======== RECORDED DATA
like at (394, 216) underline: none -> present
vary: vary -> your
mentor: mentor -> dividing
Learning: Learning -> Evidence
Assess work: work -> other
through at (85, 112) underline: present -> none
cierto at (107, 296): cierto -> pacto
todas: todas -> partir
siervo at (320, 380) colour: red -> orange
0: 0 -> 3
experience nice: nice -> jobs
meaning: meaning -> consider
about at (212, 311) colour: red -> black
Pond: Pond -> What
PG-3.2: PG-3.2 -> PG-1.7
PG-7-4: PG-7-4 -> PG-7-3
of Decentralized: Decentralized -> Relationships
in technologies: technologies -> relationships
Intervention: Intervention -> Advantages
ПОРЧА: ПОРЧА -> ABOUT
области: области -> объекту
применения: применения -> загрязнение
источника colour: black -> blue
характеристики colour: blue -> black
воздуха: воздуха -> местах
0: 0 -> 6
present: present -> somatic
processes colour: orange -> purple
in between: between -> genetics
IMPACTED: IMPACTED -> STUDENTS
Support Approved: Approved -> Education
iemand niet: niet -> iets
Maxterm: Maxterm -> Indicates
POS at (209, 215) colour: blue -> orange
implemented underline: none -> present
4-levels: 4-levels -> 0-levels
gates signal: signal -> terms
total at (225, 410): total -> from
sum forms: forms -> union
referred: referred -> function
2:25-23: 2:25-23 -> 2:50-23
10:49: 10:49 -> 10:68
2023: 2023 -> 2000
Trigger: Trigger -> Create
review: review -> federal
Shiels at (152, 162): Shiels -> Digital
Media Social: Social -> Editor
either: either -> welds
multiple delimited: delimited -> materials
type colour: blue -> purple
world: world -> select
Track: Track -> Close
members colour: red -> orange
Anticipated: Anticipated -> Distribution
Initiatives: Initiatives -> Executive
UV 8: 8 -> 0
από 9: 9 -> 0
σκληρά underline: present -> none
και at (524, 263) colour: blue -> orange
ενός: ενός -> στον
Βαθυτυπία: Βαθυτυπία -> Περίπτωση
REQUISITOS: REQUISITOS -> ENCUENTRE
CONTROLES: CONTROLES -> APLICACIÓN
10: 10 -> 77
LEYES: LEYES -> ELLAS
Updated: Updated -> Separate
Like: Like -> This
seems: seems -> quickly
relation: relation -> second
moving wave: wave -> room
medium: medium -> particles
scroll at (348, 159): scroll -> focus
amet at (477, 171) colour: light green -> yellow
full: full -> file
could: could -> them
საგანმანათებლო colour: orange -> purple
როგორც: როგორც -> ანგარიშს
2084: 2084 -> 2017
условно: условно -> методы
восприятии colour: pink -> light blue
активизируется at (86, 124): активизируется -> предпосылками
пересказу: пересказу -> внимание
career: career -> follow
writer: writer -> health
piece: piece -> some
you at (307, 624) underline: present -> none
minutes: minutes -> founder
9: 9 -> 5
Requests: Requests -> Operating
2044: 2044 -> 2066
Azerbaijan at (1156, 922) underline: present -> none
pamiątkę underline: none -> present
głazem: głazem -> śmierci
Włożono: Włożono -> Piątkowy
================
__EXERCISE DIRECTIONS__: Copy out the data word for word, starting at its first line and ending at the line containing "implemented underline: none -> present".

__EXERCISE SOLUTION__:
like at (394, 216) underline: none -> present
vary: vary -> your
mentor: mentor -> dividing
Learning: Learning -> Evidence
Assess work: work -> other
through at (85, 112) underline: present -> none
cierto at (107, 296): cierto -> pacto
todas: todas -> partir
siervo at (320, 380) colour: red -> orange
0: 0 -> 3
experience nice: nice -> jobs
meaning: meaning -> consider
about at (212, 311) colour: red -> black
Pond: Pond -> What
PG-3.2: PG-3.2 -> PG-1.7
PG-7-4: PG-7-4 -> PG-7-3
of Decentralized: Decentralized -> Relationships
in technologies: technologies -> relationships
Intervention: Intervention -> Advantages
ПОРЧА: ПОРЧА -> ABOUT
области: области -> объекту
применения: применения -> загрязнение
источника colour: black -> blue
характеристики colour: blue -> black
воздуха: воздуха -> местах
0: 0 -> 6
present: present -> somatic
processes colour: orange -> purple
in between: between -> genetics
IMPACTED: IMPACTED -> STUDENTS
Support Approved: Approved -> Education
iemand niet: niet -> iets
Maxterm: Maxterm -> Indicates
POS at (209, 215) colour: blue -> orange
implemented underline: none -> present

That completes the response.